Néanmoins, tous les professionnels de la restauration ne bénéficient pas d’espace pour y installer tables et chaises en extérieur. « Certains ont un petit parking ou quelques places devant leur établissement, mais ouvrir juste pour quelques couverts, ce n’est pas rentable. Tout comme l’hôtelier ne va pas ouvrir ses cuisines pour faire trois sandwichs ou salades en service en chambre correspondant à deux heures de travail », insiste pour sa part François Beguin.
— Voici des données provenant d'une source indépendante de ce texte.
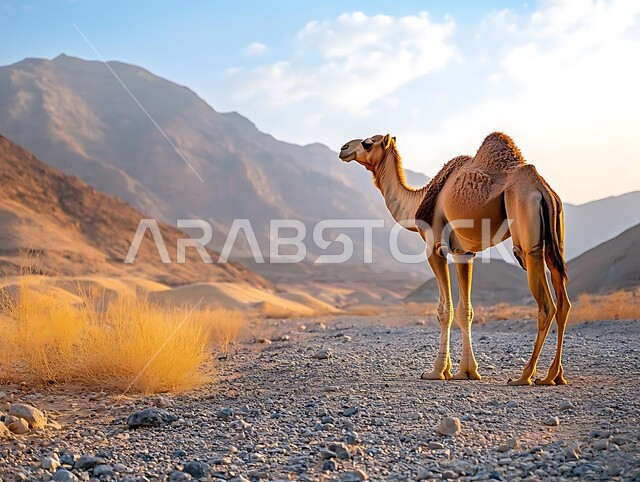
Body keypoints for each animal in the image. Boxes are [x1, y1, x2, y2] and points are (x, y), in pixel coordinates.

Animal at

Celui qui est toujours gérant de son établissement Le Vert d’Eau à Charleville-Mézières reste prudent : « Nous accompagnons depuis le début nos restaurateurs, en les mettant au courant des nouvelles aides notamment, explique le président de l’UMIH 08, mais il faut se rendre compte que si les préconisations passent d’un à deux mètres de distance entre les tables par exemple, ça ne va pas être tenable financièrement pour la majorité des professionnels ! »
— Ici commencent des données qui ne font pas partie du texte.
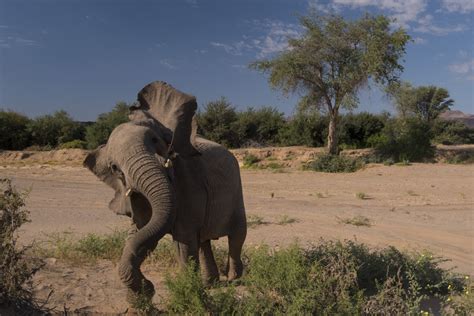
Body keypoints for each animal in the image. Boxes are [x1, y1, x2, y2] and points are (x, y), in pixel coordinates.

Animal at [84, 81, 248, 304]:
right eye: (115, 168)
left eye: (154, 140)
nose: (149, 287)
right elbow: (141, 233)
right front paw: (139, 298)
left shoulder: (188, 180)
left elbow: (183, 241)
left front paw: (189, 295)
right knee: (203, 241)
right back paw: (210, 283)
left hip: (236, 190)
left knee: (237, 235)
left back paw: (233, 279)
Sachant que les municipalités ont généralement mis la main à la poche en annulant les droits de terrasses, « ce qui peut monter jusqu’à 5 ou 6 000 euros à l’année pour la Place Ducale à Charleville-Mézières », déclare François Beguin. Il révèle aussi que l’UMIH est toujours en négociation avec le gouvernement sur la poursuite des aides apportées aux restaurateurs. L’organisme espère d’ailleurs la poursuite des mesures d’accompagnement mises en place par les collectivités lors du premier déconfinement (exonération des droits de terrasses, extension sur le domaine public de ces dernières).
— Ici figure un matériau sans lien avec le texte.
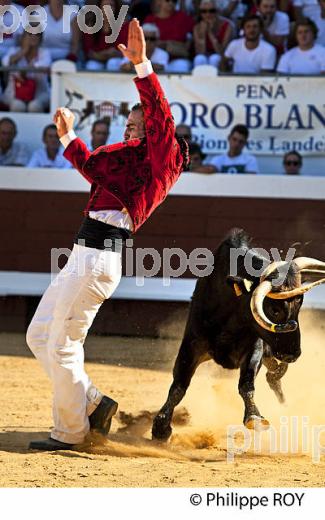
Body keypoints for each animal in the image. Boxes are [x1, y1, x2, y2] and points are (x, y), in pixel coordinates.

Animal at [151, 228, 324, 438]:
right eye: (274, 309)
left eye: (299, 304)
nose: (293, 353)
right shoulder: (191, 345)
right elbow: (179, 385)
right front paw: (161, 426)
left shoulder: (254, 349)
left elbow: (246, 384)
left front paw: (254, 417)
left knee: (274, 376)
CERTAINS MÉTIERS EN TENSION

Car la reprise va être aussi conditionnée à la présence au non de tous les salariés. Selon une étude menée par les organismes professionnels, 100 000 manqueraient à l’appel à la mi-mai… Un constat qui n’étonne pas Vincent Mansencal, lui qui emploie 17 salariés et dont l’ensemble est au chômage partiel. « Je pense que je n’en reverrai pas deux ou trois au moment de la réouverture », estime-t-il. « Certains confrères m’ont aussi signalé que leur chef de salle par exemple ne reviendrait pas travailler. De mon côté, j’ai un collaborateur qui a trouvé un emploi à l’usine et un autre dans une société de téléphonie qui tire des câbles. » Ce qu’il comprend. « C’est normal, certains ont eu la chance de décrocher des emplois dans d’autres secteurs et ont apprécié ne pas finir à 2 ou 3 heures du matin, de rester chez eux le week-end… Même en gagnant un peu moins, le choix est compréhensible. » Les salariés du Lion sont en effet payés au pourcentage avec un salaire fixe, « ce qu’ils gagnent en plus est rapporté à ce qu’ils ramènent en CA à l’entreprise. Au chômage partiel, ils perdent entre 700 et 800 euros par mois, sans compter les pourboires. » Et comme les collaborateurs peuvent travailler en plus du chômage partiel en intérim notamment, ce n’est qu’au dernier moment, afin de bénéficier des aides le plus tard possible, que les restaurateurs connaitront leurs effectifs réels.

« Pour remplacer un serveur dans une brasserie, les professionnels devraient pouvoir se débrouiller », juge François Beguin, « mais cela risque d’être beaucoup plus compliqué pour des postes comme chef de salle dans un établissement étoilé, qui demande une formation particulière. » C’est pourquoi l’organisme se tient non seulement aux côtés des professionnels mais également des apprentis et de Pôle emploi, afin de rechercher un vivier pour les nombreux postes à pourvoir dans le secteur de la restauration. Le gérant du Lion espère pour sa part une reprise telle qu’elle s’était faite en juin 2020, avec un chiffre d’affaires qui avait été aussi radieux que la météo, afin de pouvoir rembourser son PGE sur un an et demi au lieu de trois.